My boss used to love asking questions. On every campaign, we used to design; he would ask ten questions. Once replied, they would lead to 10 more questions and so on. One day, I decided that I would start it as a pilot project, and we will keep answering his questions. After two months, he asked, “By the way, what happened to that X campaign?” I replied “well, we started as a pilot project and got some good learnings from it and now in a better position to answer your concerns” He paused for a while and then said “you did the right thing.

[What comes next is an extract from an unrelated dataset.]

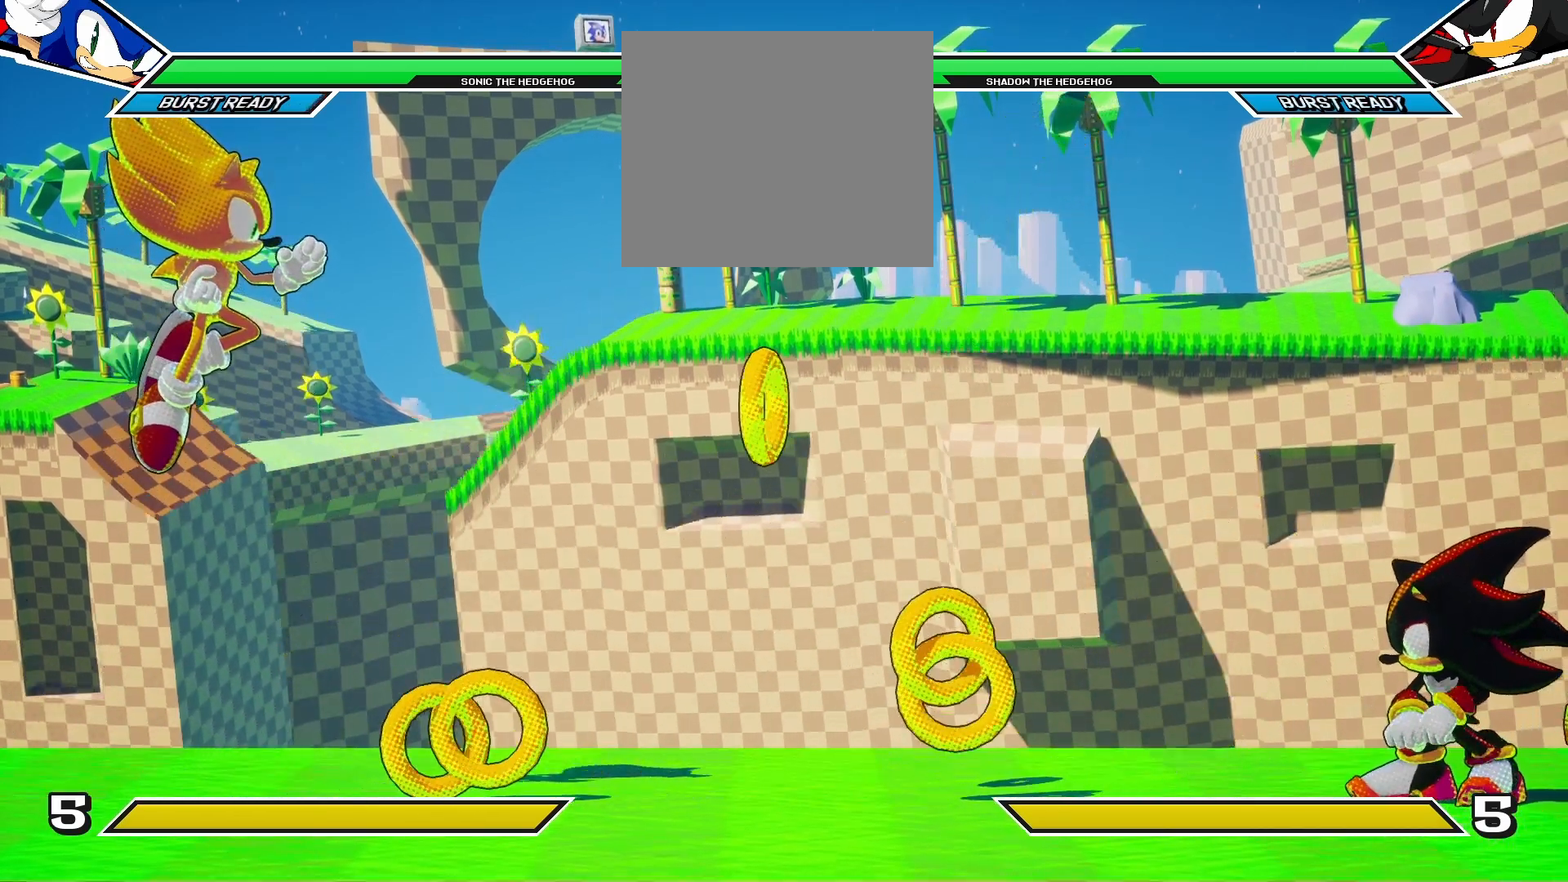
{"buttons": [], "left_stick": "center", "right_stick": "center", "events": []}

Let’s go national”.
The market and the customer are the best ways to understand whether something works or not.
We can have endless boardroom discussions, but it has no comparison to the rich learnings in the market.

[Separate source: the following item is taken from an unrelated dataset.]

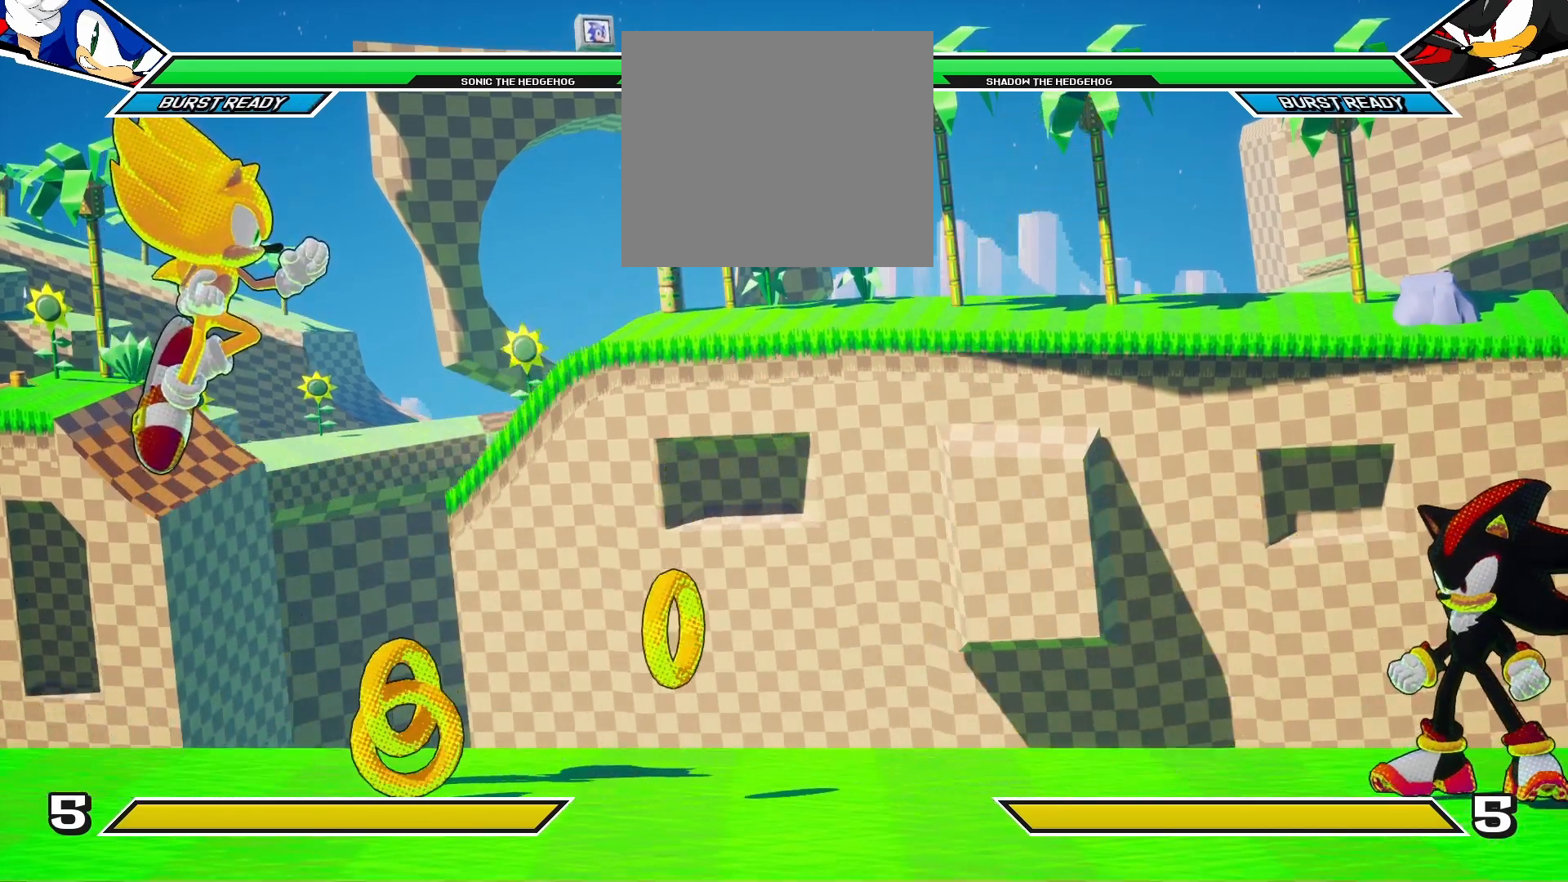
{"buttons": [], "left_stick": "center", "right_stick": "center", "events": []}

You are the leader of the business and the team and hence, you obviously own the results. And everything which happens between now and the results. But does your team own the business?
Why does this matter?
Are your employees coming to the office just to collect the paycheck? Then there is a serious problem. If the job, for them, means a vehicle to get a “bigger” or “better paying” job somewhere else, then, there is a problem. When someone says “I just follow instructions. If something goes wrong, it’s my boss’ problem” there is a serious problem.
When you own the business as if it is your own, you don’t wait for instructions. You are always on the lookout for opportunities. You will always want to be one step ahead of the competition.
We all know the story of Thomas Edison and how he made 1000 trials before he got it right and made the light bulb. Once a journalist asked him “what do you have to say about the 999 times you failed? Edison answered, “I learnt 999 ways Not to make a lightbulb.”
We know that Edison was a very shrewd businessman too.
What does this example mean to you?
For me, it shows the importance of a testing mindset. It shows the need to accept failures as a learning ground.
What happens if we don’t? A board room turns into a contest of blames rather than a hotbed of ideas.